EXTRAIT SOURCE
**********

26janvier 2021

La Cour de cassation a transmis au Conseil constitutionnel une QPC relative aux dispositions de l’article L. 145-14 du Code de commerce en ce qu’elles ne prévoient pas de plafonnement de l’indemnité d’éviction susceptible d’être versée par le bailleur en cas de non renouvellement du bail commercial.

Civ. 3e, QPC, 10 décembre 2020, FS-P+I, n° 20-40.059

L’article L. 145-14 du Code de commerce permet aux propriétaires de murs commerciaux de refuser le renouvellement d’un bail commercial, moyennant le paiement d’une indemnité d’éviction au profit du locataire, égale au préjudice causé par ce défaut de renouvellement.

Le montant de l’indemnité d’éviction pouvant être allouée au locataire doit prendre en compte

« la valeur marchande du fonds de commerce, déterminée suivant les usages de la profession, augmentée éventuellement des frais normaux de déménagement et de réinstallation, ainsi que des frais et droits de mutation à payer pour un fonds de même valeur, sauf dans le cas où le propriétaire fait la preuve que le préjudice est moindre » (Article L. 145-14 al.2 du Code de commerce).

**********

CONSIGNE
Selon l'extrait sur l'indemnité d'éviction, que doit verser le propriétaire de murs commerciaux qui refuse de renouveler un bail commercial ?

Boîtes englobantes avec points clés

**********

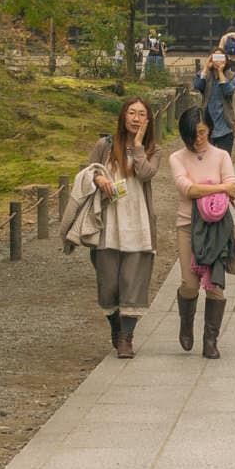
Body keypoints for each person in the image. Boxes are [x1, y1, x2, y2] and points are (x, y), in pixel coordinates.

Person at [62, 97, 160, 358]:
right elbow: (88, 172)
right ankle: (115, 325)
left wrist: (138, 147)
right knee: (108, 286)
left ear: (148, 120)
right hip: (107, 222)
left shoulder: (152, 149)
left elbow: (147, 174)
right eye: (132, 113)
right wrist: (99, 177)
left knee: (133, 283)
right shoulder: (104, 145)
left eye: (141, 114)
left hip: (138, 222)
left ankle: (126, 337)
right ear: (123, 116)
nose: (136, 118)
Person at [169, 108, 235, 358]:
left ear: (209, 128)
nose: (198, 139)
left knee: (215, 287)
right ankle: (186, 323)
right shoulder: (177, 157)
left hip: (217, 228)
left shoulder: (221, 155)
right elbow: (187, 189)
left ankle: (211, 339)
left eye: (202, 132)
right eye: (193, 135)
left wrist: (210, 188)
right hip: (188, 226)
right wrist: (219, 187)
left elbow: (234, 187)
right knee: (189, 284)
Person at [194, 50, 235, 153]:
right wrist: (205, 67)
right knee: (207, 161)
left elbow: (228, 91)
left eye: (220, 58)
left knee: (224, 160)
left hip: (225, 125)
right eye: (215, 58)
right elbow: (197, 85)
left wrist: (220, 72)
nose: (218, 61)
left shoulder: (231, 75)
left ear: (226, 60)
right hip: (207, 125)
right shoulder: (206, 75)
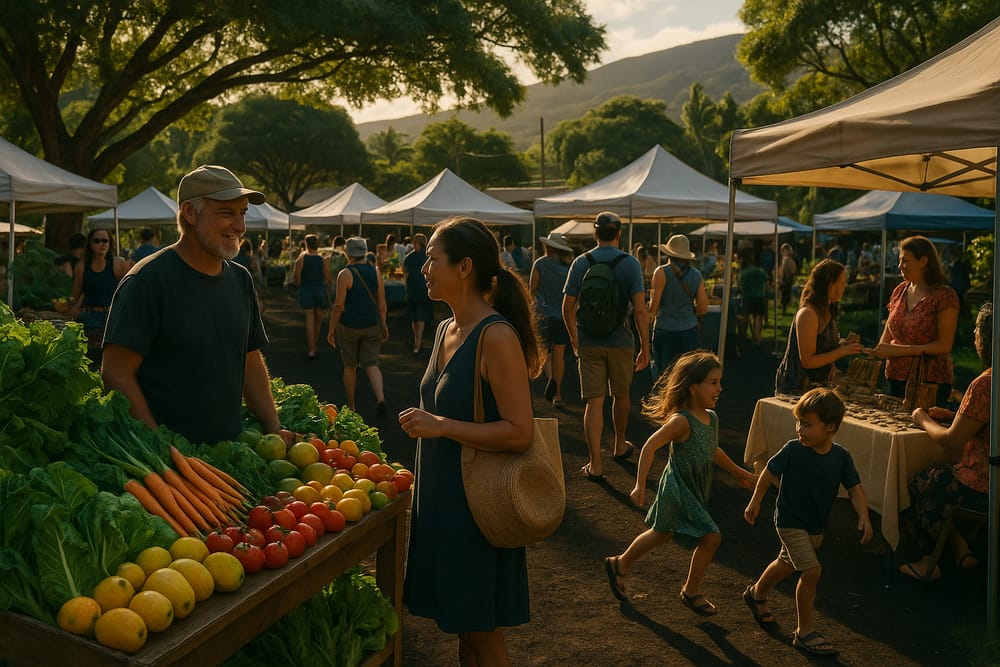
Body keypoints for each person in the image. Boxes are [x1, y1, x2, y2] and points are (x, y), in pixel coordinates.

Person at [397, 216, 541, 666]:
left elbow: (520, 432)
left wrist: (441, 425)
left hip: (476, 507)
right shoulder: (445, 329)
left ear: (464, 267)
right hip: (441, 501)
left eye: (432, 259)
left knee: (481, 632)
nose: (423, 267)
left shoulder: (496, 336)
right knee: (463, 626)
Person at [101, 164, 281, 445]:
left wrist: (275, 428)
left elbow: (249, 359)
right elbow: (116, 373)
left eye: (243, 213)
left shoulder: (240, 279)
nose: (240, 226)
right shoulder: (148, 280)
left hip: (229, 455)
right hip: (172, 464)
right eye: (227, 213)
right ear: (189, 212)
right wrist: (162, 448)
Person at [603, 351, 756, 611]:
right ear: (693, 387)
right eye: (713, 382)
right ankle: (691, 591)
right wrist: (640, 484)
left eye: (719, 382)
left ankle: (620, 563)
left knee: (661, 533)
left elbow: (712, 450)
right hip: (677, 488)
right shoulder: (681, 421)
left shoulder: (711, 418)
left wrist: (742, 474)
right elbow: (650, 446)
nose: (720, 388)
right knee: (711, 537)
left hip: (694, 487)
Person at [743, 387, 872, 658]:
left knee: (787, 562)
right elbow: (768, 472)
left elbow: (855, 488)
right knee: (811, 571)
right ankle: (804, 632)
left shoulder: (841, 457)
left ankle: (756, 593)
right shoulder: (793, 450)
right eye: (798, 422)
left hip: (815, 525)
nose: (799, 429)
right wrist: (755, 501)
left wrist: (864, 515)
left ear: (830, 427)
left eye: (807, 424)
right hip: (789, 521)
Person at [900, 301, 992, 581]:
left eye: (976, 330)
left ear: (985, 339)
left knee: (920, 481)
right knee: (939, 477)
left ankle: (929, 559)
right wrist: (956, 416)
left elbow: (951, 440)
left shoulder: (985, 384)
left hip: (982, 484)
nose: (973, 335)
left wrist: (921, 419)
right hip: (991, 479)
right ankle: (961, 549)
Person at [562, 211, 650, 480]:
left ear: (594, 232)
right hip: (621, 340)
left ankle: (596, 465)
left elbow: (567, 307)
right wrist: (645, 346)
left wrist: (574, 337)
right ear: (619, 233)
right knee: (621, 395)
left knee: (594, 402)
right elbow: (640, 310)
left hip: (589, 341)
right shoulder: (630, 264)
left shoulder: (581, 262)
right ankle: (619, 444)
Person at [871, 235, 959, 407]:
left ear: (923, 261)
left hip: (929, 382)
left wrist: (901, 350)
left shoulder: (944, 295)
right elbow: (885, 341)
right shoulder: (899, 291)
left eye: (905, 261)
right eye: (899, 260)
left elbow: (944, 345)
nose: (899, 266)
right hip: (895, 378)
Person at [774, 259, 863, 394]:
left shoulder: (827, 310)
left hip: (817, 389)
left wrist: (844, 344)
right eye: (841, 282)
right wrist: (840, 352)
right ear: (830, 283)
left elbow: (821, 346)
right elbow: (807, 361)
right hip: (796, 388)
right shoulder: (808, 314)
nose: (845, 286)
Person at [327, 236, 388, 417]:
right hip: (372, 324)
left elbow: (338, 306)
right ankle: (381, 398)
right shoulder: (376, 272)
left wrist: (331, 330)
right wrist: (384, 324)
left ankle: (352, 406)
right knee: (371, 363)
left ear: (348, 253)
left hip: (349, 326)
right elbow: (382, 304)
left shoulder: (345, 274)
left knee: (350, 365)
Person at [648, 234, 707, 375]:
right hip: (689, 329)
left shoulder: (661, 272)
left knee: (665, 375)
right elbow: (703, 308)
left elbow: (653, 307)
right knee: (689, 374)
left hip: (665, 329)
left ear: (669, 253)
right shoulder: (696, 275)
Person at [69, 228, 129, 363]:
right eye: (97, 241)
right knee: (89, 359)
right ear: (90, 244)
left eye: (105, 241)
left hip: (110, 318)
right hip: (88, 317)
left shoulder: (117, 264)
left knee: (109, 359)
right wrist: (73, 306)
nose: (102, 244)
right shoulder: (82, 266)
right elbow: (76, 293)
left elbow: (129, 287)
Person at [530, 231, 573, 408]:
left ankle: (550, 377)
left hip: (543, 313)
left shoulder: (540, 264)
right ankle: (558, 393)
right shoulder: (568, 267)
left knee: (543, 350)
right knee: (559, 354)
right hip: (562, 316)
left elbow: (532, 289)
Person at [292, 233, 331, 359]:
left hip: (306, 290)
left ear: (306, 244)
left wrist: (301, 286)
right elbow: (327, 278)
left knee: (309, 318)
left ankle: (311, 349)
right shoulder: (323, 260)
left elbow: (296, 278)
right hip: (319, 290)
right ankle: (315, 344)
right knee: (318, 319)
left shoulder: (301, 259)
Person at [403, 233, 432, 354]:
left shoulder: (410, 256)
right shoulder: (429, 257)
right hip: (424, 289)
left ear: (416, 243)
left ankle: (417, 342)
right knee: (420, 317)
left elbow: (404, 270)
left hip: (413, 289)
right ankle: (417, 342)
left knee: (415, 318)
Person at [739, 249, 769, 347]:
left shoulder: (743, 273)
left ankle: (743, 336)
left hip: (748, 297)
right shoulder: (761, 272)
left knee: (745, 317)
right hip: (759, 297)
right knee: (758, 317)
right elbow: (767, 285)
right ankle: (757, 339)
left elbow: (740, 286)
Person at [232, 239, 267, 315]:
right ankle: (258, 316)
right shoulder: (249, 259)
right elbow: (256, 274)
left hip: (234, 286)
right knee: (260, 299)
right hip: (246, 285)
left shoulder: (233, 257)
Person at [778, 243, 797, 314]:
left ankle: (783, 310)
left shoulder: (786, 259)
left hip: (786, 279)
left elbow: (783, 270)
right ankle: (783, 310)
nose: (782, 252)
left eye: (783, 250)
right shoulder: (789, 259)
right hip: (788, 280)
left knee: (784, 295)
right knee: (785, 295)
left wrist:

**********

RÉPONSE
Il doit verser au locataire une indemnité d'éviction égale au préjudice causé par ce défaut de renouvellement.